The cinematography is very good, too, so it’s a shame that writer-director Jennifer Kent gives in to haunted house clichés.

This is a much better pre-Halloween film than the recent Annabelle but lacks the fear factor of a haunted doll. If you judge a horror film by how many hairs it raises on the back of your neck, the answer for all but younger audiences is likely to be not many... if any.

THE BOOK OF LIFE 3D (U)

Verdict: +++

THE Lego Movie aside, 2014 hasn’t been a vintage year for animation – Pixar’s failure to deliver in the summer has been most conspicuous.

Pan’s Labyrinth director Guillermo Del Toro has co-produced this curious hotch-potch. It seeks to explore Mexican myths but looks like The Boxtrolls has been remade with Liqourice Allsorts characters, not clay.

Animation enables a horse to be ridden across a rooftop – wonderful! – and the central story encourages children to write their own stories – great! But it’s all so fractured and episodic that an all-star cast of international voice actors including Diego Luna, Zoe Saldana, Channing Tatum, Ice Cube and Ron Perlman sound detached from the film.
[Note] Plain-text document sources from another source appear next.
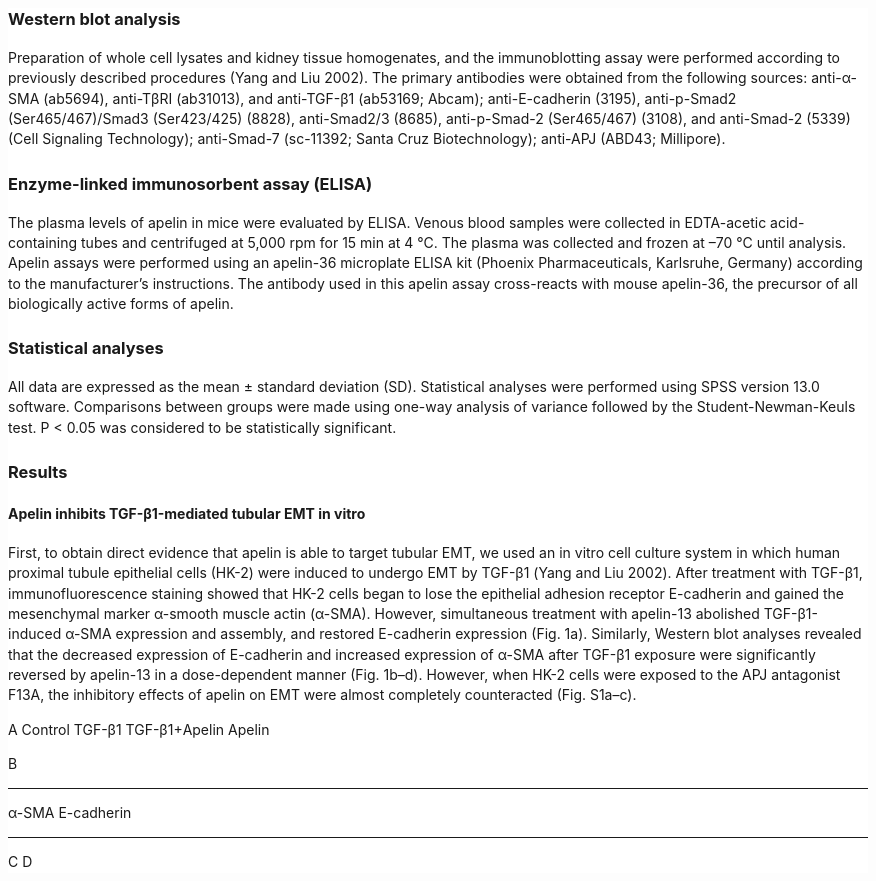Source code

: ### Western blot analysis

Preparation of whole cell lysates and kidney tissue homogenates, and the immunoblotting assay were performed according to previously described procedures (Yang and Liu 2002). The primary antibodies were obtained from the following sources: anti-α-SMA (ab5694), anti-TβRI (ab31013), and anti-TGF-β1 (ab53169; Abcam); anti-E-cadherin (3195), anti-p-Smad2 (Ser465/467)/Smad3 (Ser423/425) (8828), anti-Smad2/3 (8685), anti-p-Smad-2 (Ser465/467) (3108), and anti-Smad-2 (5339) (Cell Signaling Technology); anti-Smad-7 (sc-11392; Santa Cruz Biotechnology); anti-APJ (ABD43; Millipore).

### Enzyme-linked immunosorbent assay (ELISA)

The plasma levels of apelin in mice were evaluated by ELISA. Venous blood samples were collected in EDTA-acetic acid-containing tubes and centrifuged at 5,000 rpm for 15 min at 4 °C. The plasma was collected and frozen at –70 °C until analysis. Apelin assays were performed using an apelin-36 microplate ELISA kit (Phoenix Pharmaceuticals, Karlsruhe, Germany) according to the manufacturer’s instructions. The antibody used in this apelin assay cross-reacts with mouse apelin-36, the precursor of all biologically active forms of apelin.

### Statistical analyses

All data are expressed as the mean ± standard deviation (SD). Statistical analyses were performed using SPSS version 13.0 software. Comparisons between groups were made using one-way analysis of variance followed by the Student-Newman-Keuls test. P < 0.05 was considered to be statistically significant.

### Results

#### Apelin inhibits TGF-β1-mediated tubular EMT in vitro

First, to obtain direct evidence that apelin is able to target tubular EMT, we used an in vitro cell culture system in which human proximal tubule epithelial cells (HK-2) were induced to undergo EMT by TGF-β1 (Yang and Liu 2002). After treatment with TGF-β1, immunofluorescence staining showed that HK-2 cells began to lose the epithelial adhesion receptor E-cadherin and gained the mesenchymal marker α-smooth muscle actin (α-SMA). However, simultaneous treatment with apelin-13 abolished TGF-β1-induced α-SMA expression and assembly, and restored E-cadherin expression (Fig. 1a). Similarly, Western blot analyses revealed that the decreased expression of E-cadherin and increased expression of α-SMA after TGF-β1 exposure were significantly reversed by apelin-13 in a dose-dependent manner (Fig. 1b–d). However, when HK-2 cells were exposed to the APJ antagonist F13A, the inhibitory effects of apelin on EMT were almost completely counteracted (Fig. S1a–c).

A Control TGF-β1 TGF-β1+Apelin Apelin

B


---


α-SMA E-cadherin


---


C D
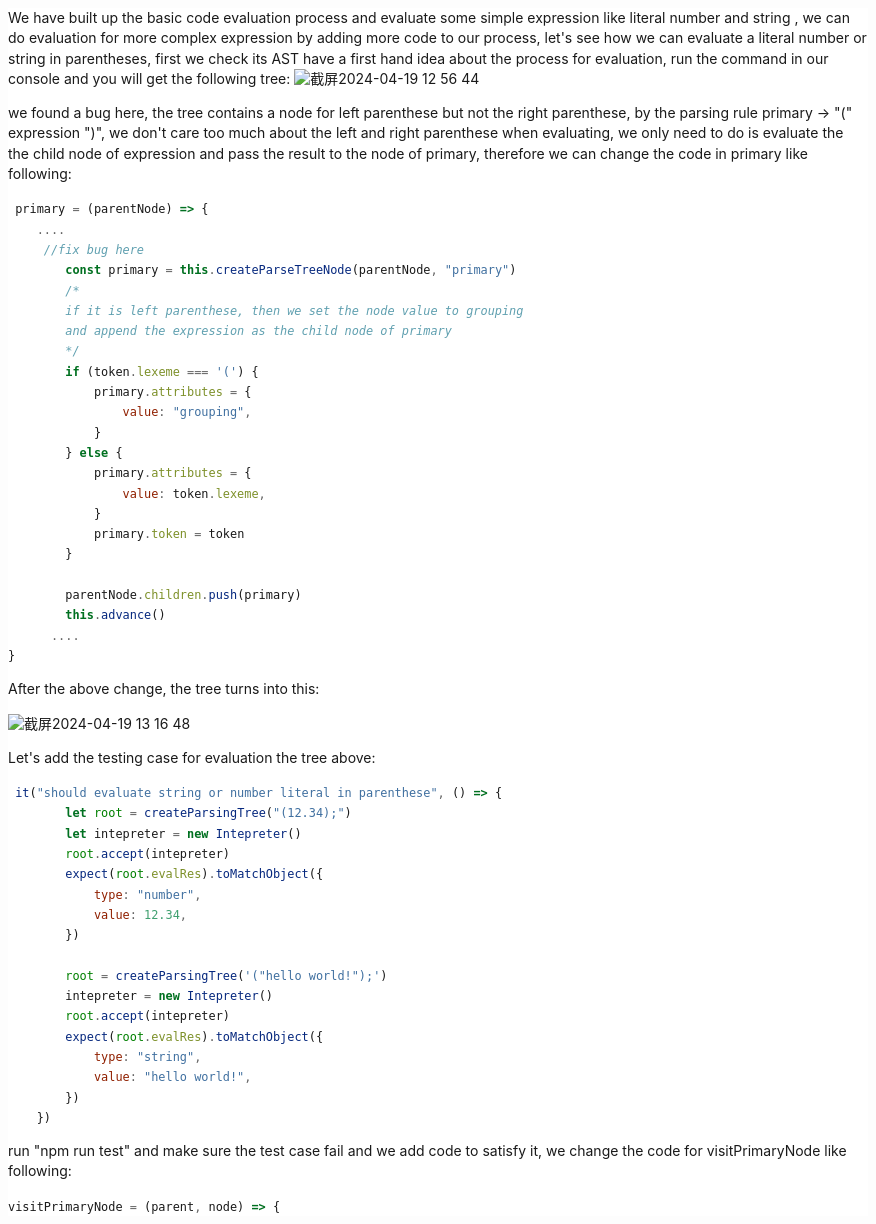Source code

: We have built up the basic code evaluation process and evaluate some simple expression like literal number and string , we can do evaluation for more complex expression by adding more code to our 
process, let's see how we can evaluate a literal number or string in parentheses, first we check its AST have a first hand idea about the process for evaluation, run the command in our console 
and you will get the following tree:
![截屏2024-04-19 12 56 44](https://github.com/wycl16514/draganscript_evaluation/assets/7506958/d64c37bd-3765-453d-854c-e1eb5ce18bef)

we found a bug here, the tree contains a node for left parenthese but not the right parenthese, by the parsing rule primary -> "(" expression ")", we don't care too much about the left and 
right parenthese when evaluating, we only need to do is evaluate the the child node of expression and pass the result to the node of primary, therefore we can change the code in primary like following:
```js
 primary = (parentNode) => {
    ....
     //fix bug here
        const primary = this.createParseTreeNode(parentNode, "primary")
        /*
        if it is left parenthese, then we set the node value to grouping
        and append the expression as the child node of primary
        */
        if (token.lexeme === '(') {
            primary.attributes = {
                value: "grouping",
            }
        } else {
            primary.attributes = {
                value: token.lexeme,
            }
            primary.token = token
        }

        parentNode.children.push(primary)
        this.advance()
      ....
}
```
After the above change, the tree turns into this:

![截屏2024-04-19 13 16 48](https://github.com/wycl16514/draganscript_evaluation/assets/7506958/463c7ef3-c857-4388-88bb-d4a3cd022366)

Let's add the testing case for evaluation the tree above:
```js
 it("should evaluate string or number literal in parenthese", () => {
        let root = createParsingTree("(12.34);")
        let intepreter = new Intepreter()
        root.accept(intepreter)
        expect(root.evalRes).toMatchObject({
            type: "number",
            value: 12.34,
        })

        root = createParsingTree('("hello world!");')
        intepreter = new Intepreter()
        root.accept(intepreter)
        expect(root.evalRes).toMatchObject({
            type: "string",
            value: "hello world!",
        })
    })
```
run "npm run test" and make sure the test case fail and we add code to satisfy it, we change the code for visitPrimaryNode like following:
```js
visitPrimaryNode = (parent, node) => {
```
Christina Applegate is Mary Beth, a museum tour guide who explains Mexican folklore to a bus load of unruly children. A family of legendary bullfighters produce a son who doesn’t want to kill an animal, leading one bewhiskered female elder to tut: ‘Kids with long hair and no killing stuff’. It’s an interesting theme of principle vs cowardice that is also echoed in Brad Pitt’s Fury.

With two boys Manola (Luna) and Joaquin (Tatum) vying for the hand of Maria (Saldana), The Book Of Life is at its best when director Jorge R. Gutierrez slows the pace down a bit.

A sword gradually emerging from the screen is a 3D treat you are given the time to enjoy, while the scene featuring the song lyrics ‘Wise men say, only fools rush in...’ is a spiritual highlight.

THIS IS WHERE I LEAVE YOU (15)

Verdict: +++

NOW 76, it’s good to see Jane Fonda can still roll back the years.

She plays Hilary, the sexually open, surgically-enhanced, newly-widowed mother of four adult kids – New York radio producer Judd (Jason Bateman) and siblings Wendy (Tina Fey), Phillip (Adam Driver) and Paul (Corey Stoll). Hilary recommends finding the time to mourn.

But this is still a very lively, adult-flavoured comedy with enough sharp lines to feel like a Friends-style alternative to the bereavement issues featured in Meryl Streep’s recent August: Osage County or Robert De Niro’s Everybody’s Fine (2009).

With lines like ‘secrets are a cancer to a family’, expect a few surprises – and one massive bombshell!